The Dominicans settled in Salamanca shortly afterwards in a primitive building outside the city walls and near the River Tormes. A flood destroyed the monastery in mid-century and the Bishop of Salamanca gave them the small Romanesque church of San Esteban which the monks rebuilt. The present monastery dates from the 16th century and replaced an earlier, more primitive monastery on the same site. Juan de Alava (1480-1537) designed the monastery in a mix of styles but it is particularly known for the Plateresque west facade.
The Monastery has always been associated with the study and teaching of theology. In the 14th century theology was introduced into the university and two of the four chairs were held by the monks of San Esteban.
During the Peninsular War the French occupied the monastery and plundered all the valuable items. Then, in the 1830s, the monastery was closed down under Mendizabal’s legislation and fell into disrepair. It took another century before the monastery was re-established, smaller, but with a return to status and teaching activities.

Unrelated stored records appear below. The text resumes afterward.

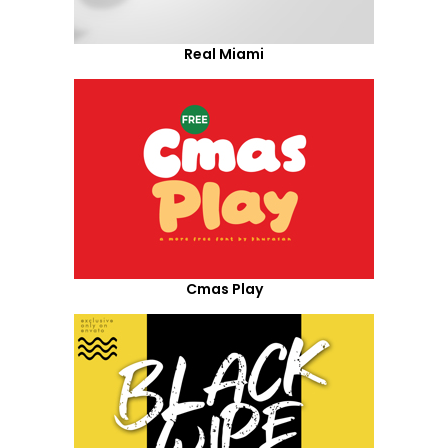
Real Miami
Cmas Play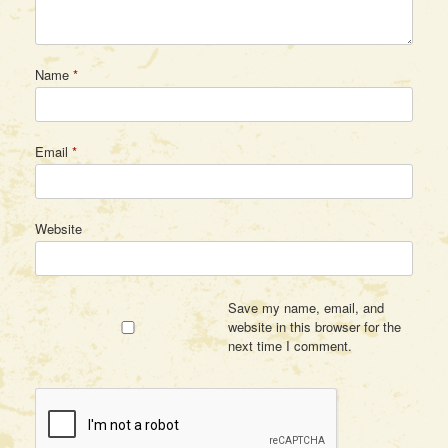
Name
*
Email
*
Website
Save my name, email, and
website in this browser for the
next time I comment.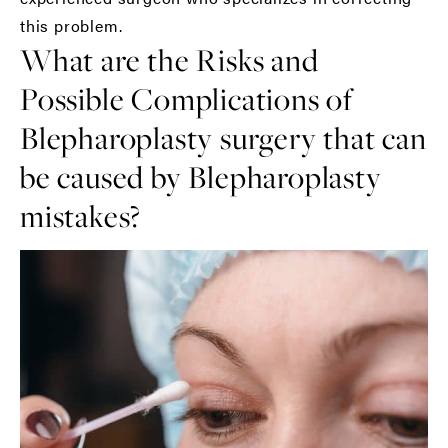
this problem.
What are the Risks and
Possible Complications of
Blepharoplasty surgery that can
be caused by Blepharoplasty
mistakes?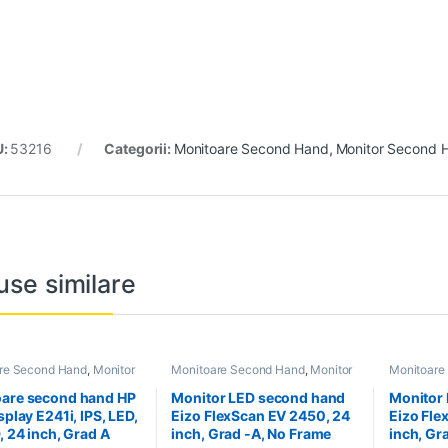
U:
53216
Categorii:
Monitoare Second Hand
,
Monitor Second H
use similare
re Second Hand
,
Monitor
Monitoare Second Hand
,
Monitor
Monitoare
Hand 24 inch
Second Hand 24 inch
Second Ha
are second hand HP
Monitor LED second hand
Monitor
splay E241i, IPS, LED,
Eizo FlexScan EV 2450, 24
Eizo Fle
, 24 inch, Grad A
inch, Grad -A, No Frame
inch, Gr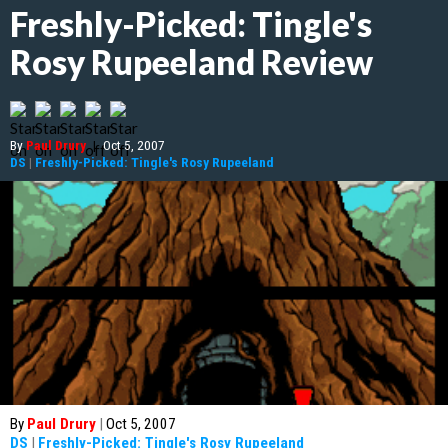
Freshly-Picked: Tingle's
Rosy Rupeeland Review
By
Paul Drury
|
Oct 5, 2007
DS
|
Freshly-Picked: Tingle's Rosy Rupeeland
By
Paul Drury
|
Oct 5, 2007
DS
|
Freshly-Picked: Tingle's Rosy Rupeeland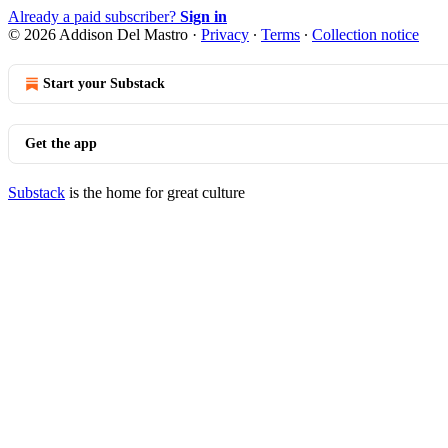
Already a paid subscriber?
Sign in
© 2026 Addison Del Mastro
·
Privacy
∙
Terms
∙
Collection notice
Start your Substack
Get the app
Substack
is the home for great culture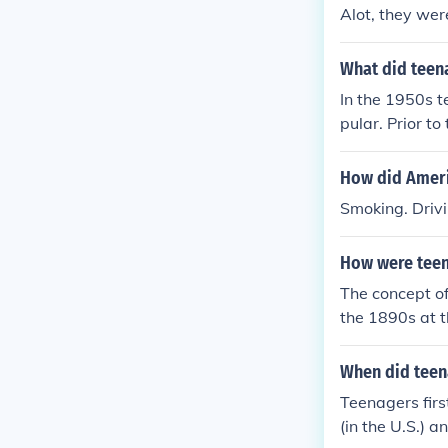
Alot, they wer
What did teen
In the 1950s t
pular. Prior to
How did Americ
Smoking. Drivi
How were teen
The concept of
the 1890s at t
ority of people
ge 13 or 14. T
When did teen
Teenagers firs
(in the U.S.) a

The west facade is covered in elaborate Plateresque decoration. This is a form of decoration on buildings which was influenced by the Moors and based on their filigree silverware practised in Andalucia in particular. It was found at a time when architecture was changing from the Gothic to the Renaissance.
In Spain these two styles were influenced by Flemish Gothic architecture and the Renaissance movement in Italy. Charles V, who retired to the Monastery of Yuste, was the Holy Roman Emperor and the King of Spain, and as such Spain had contact, trade and control in vast swathes of Europe, particularly up to the end of the 16th century. The monastery of San Esteban shows all these styles.
Outside the Monastery of San Esteban
Next to the west facade is part of the Monastery, in Renaissance style and very plain by comparison with the facade. Behind this is one of the private cloisters used by the monks.
Behind the west facade is an attractive small area which looks as though it might have been a cloister. And from here there is a dramatic view of the apse of the church.
The building on the right is somehow connected to the bishopric in Salamanca, and the church beyond is Romanesque, dedicated to St Thomas a Becket. And beyond there is another interesting building… I need to return.
Cloister de los Reyes
There are three cloisters in the monastery: the Cloister of the Kings, which is open to the public, and two more which are used by the monks, and are closed. This cloister was the work of Friar Martin de Santiago, a religious in the monastery. The result is a space which is elegant, peaceful, and dignified.
In the lower Cloister of the Kings is a small confessional which is said to have been used by St Teresa. She had a close relationship with Dominicans throughout her life, apparently, and used Dominican monasteries for confession on her travels.
Inside the church
The altarpiece is by Jose de Churriguera, one of his first creations, and it is spectacularly ornate.
Looking up – the exquisite vaulted and ribbed ceiling…
The choir is at the back of the church, and high above the nave. At the back is a fresco (1705) by Antonio Palomino which is an allegory about the victory of the church.
The Monastery of San Esteban in Salamanca is strikingly dignified, and perhaps because it was outside the walls and away from the obvious tourist route, it was also quite quiet.